# Exercise aim:
Please repeat every line of the listing below word for word, leaving out the pictures.

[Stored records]
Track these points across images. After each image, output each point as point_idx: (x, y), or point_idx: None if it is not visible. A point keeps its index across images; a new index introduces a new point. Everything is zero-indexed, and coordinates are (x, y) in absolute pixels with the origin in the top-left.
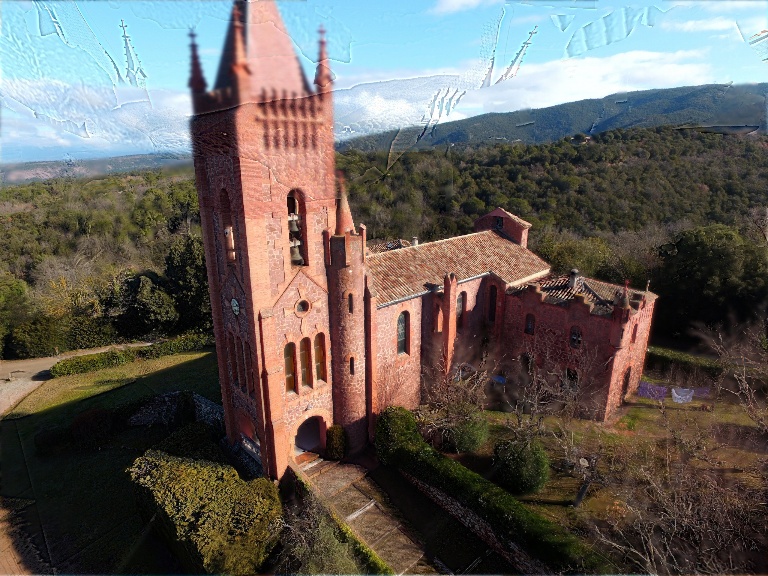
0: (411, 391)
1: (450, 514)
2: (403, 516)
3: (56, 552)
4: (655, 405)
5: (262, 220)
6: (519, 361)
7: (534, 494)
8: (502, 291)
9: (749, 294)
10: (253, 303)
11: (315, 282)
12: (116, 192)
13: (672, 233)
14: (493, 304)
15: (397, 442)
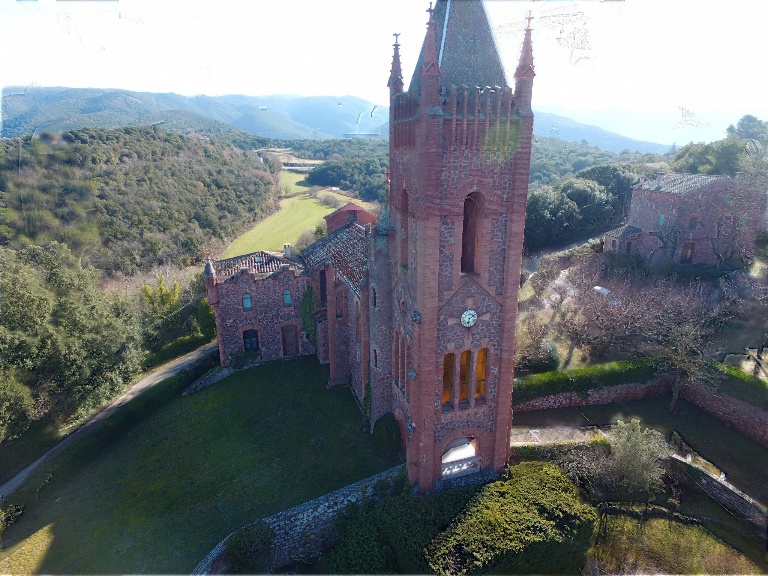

# Response to this exercise:
Track these points across images. After each image, output each point as point_idx: (x, y), or point_idx: None if it is not visible. A point keeps its index across images; a new index introduces a new point. Everything is zero-indexed, and coordinates are (x, y) in absolute pixels with the origin in the top-left.
0: (411, 391)
1: (450, 514)
2: (403, 516)
3: (56, 552)
4: (655, 405)
5: (262, 220)
6: (519, 361)
7: (534, 494)
8: (502, 291)
9: (749, 294)
10: (253, 303)
11: (315, 282)
12: (116, 192)
13: (672, 233)
14: (493, 304)
15: (397, 442)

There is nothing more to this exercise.